RODGERS: Yes, Leon. North of the city, and north of Baghdad, there's been heavy fighting throughout the day. We've had Iraqis telling us about this heavy fighting, and the Marines were involved in that. These are -- that terrible euphemism pockets of resistance, because if you're in a pocket of resistance, it's World War III, everybody's shooting at you. There are holdout pockets of Fedayeen, and remnants of Republican Guard and Iraqi irregulars working the city very, very hard. And as I say, north of the city, we could hear the shooting off and on all day. We know there was very stiff fighting up there -- Leon.

HARRIS: All right. Thank you, Walt. We want to clarify that because earlier we had been talking to Scott Nelson (ph) and he had said there were 23 Marines killed. We want to make sure that that was the case or not. We want to confirm that.

We're now hearing one Marine dead, 22 injured. And we're getting that same confirmation from you here. What do you know, Walt, there about -- is there going to be any change now in what the Marines right now are going to be doing to protect themselves?

RODGERS: Well, at night nobody is coming near them. Again, we're on a Marine outpost here, some 1st Division Marines. I was chatting with them. None of the Iraqi civilians can come anywhere near them at night. And of course the Marines are going to be extraordinarily nervous, because, as I say, some of their colleagues were just -- four of their colleagues were very severely injured just a half a mile, a quarter mile away from where I'm standing.

I can still see the smoke rising from where that suicide bomber detonated himself and injured those Marines. Again, I was speaking with the Marines at this checkpoint just 20 meters away. They're standing firm; nobody gets near them. But in the day, that's impossible to prevent -- Leon.

HARRIS: Understood. Walter Rodgers reporting to us now live from Baghdad with breaking news there. The word coming out just moments ago, a civilian there walked up to a Marine checkpoint there in Baghdad, detonated an explosive, killing himself obviously, in a suicide bombing. And now we understand from Walt's report here that four Marines have been injured in this incident.

Walt, we still have you up right now on the screen. We just wanted to give you a chance now to recap and add any other information that I have not been able to relay just now to our audience that may be just joining us right now.

RODGERS: Well, tragedy for U.S. Marines just within the last 10 to 15 minutes. About a quarter of a mile from where I'm standing there was a loud explosion, the smoke is still pouring up into the night sky. I can see it here against the sunset.
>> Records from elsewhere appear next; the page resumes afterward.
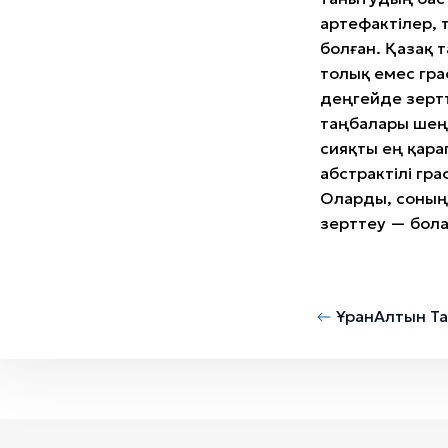
артефактілер, 
болған. Қазақ 
толық емес гра
деңгейде зертт
таңбалары шең
сияқты ең қара
абстрактілі гр
Оларды, соның
зерттеу — бола
Ұран
Алтын Т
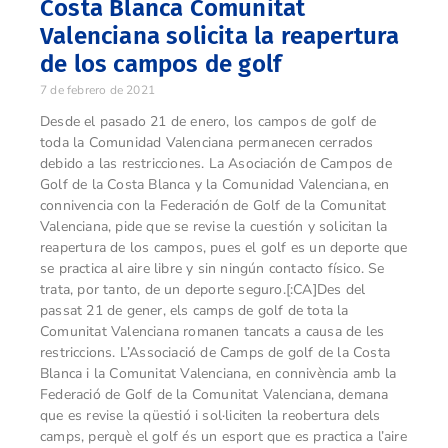
Costa Blanca Comunitat
Valenciana solicita la reapertura
de los campos de golf
7 de febrero de 2021
Desde el pasado 21 de enero, los campos de golf de
toda la Comunidad Valenciana permanecen cerrados
debido a las restricciones. La Asociación de Campos de
Golf de la Costa Blanca y la Comunidad Valenciana, en
connivencia con la Federación de Golf de la Comunitat
Valenciana, pide que se revise la cuestión y solicitan la
reapertura de los campos, pues el golf es un deporte que
se practica al aire libre y sin ningún contacto físico. Se
trata, por tanto, de un deporte seguro.[:CA]Des del
passat 21 de gener, els camps de golf de tota la
Comunitat Valenciana romanen tancats a causa de les
restriccions. L’Associació de Camps de golf de la Costa
Blanca i la Comunitat Valenciana, en connivència amb la
Federació de Golf de la Comunitat Valenciana, demana
que es revise la qüestió i sol·liciten la reobertura dels
camps, perquè el golf és un esport que es practica a l’aire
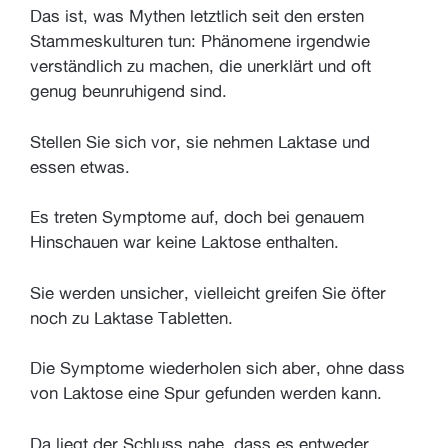
Das ist, was Mythen letztlich seit den ersten
Stammeskulturen tun: Phänomene irgendwie
verständlich zu machen, die unerklärt und oft
genug beunruhigend sind.
Stellen Sie sich vor, sie nehmen Laktase und
essen etwas.
Es treten Symptome auf, doch bei genauem
Hinschauen war keine Laktose enthalten.
Sie werden unsicher, vielleicht greifen Sie öfter
noch zu Laktase Tabletten.
Die Symptome wiederholen sich aber, ohne dass
von Laktose eine Spur gefunden werden kann.
Da liegt der Schluss nahe, dass es entweder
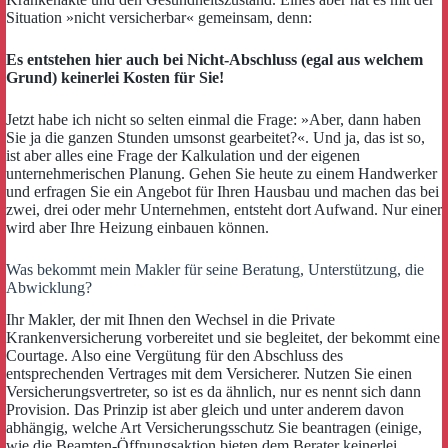
Situation »nicht versicherbar« gemeinsam, denn:
Es entstehen hier auch bei Nicht-Abschluss (egal aus welchem
Grund) keinerlei Kosten für Sie!
Jetzt habe ich nicht so selten einmal die Frage: »Aber, dann haben
Sie ja die ganzen Stunden umsonst gearbeitet?«. Und ja, das ist so,
ist aber alles eine Frage der Kalkulation und der eigenen
unternehmerischen Planung. Gehen Sie heute zu einem Handwerker
und erfragen Sie ein Angebot für Ihren Hausbau und machen das bei
zwei, drei oder mehr Unternehmen, entsteht dort Aufwand. Nur einer
wird aber Ihre Heizung einbauen können.
Was bekommt mein Makler für seine Beratung, Unterstützung, die
Abwicklung?
Ihr Makler, der mit Ihnen den Wechsel in die Private
Krankenversicherung vorbereitet und sie begleitet, der bekommt eine
Courtage. Also eine Vergütung für den Abschluss des
entsprechenden Vertrages mit dem Versicherer. Nutzen Sie einen
Versicherungsvertreter, so ist es da ähnlich, nur es nennt sich dann
Provision. Das Prinzip ist aber gleich und unter anderem davon
abhängig, welche Art Versicherungsschutz Sie beantragen (einige,
wie die Beamten-Öffnungsaktion bieten dem Berater keinerlei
And according to the Marines with whom I've been speaking at the checkpoint just over my left shoulder, an Iraqi civilian walked up, approached a Marine checkpoint, as Iraqis have been doing all day, except this was no ordinary Iraqi. It was a suicide bomber; he had explosives strapped around himself. When he got close to four Marines at the checkpoint we're told that he detonated himself. There are now four very seriously injured Marines here in downtown Baghdad -- Leon.

HARRIS: All right. Thank you, Walter. Clear evidence once again that the warning we've received or we had all heard days ago from the Iraqi information minister about an asymmetrical or an unconventional tactics being played out there by Iraqi troops, more evidence of that happening this evening.

Thank you Walt. And Walt, you be careful. We'll check back with you in just a bit.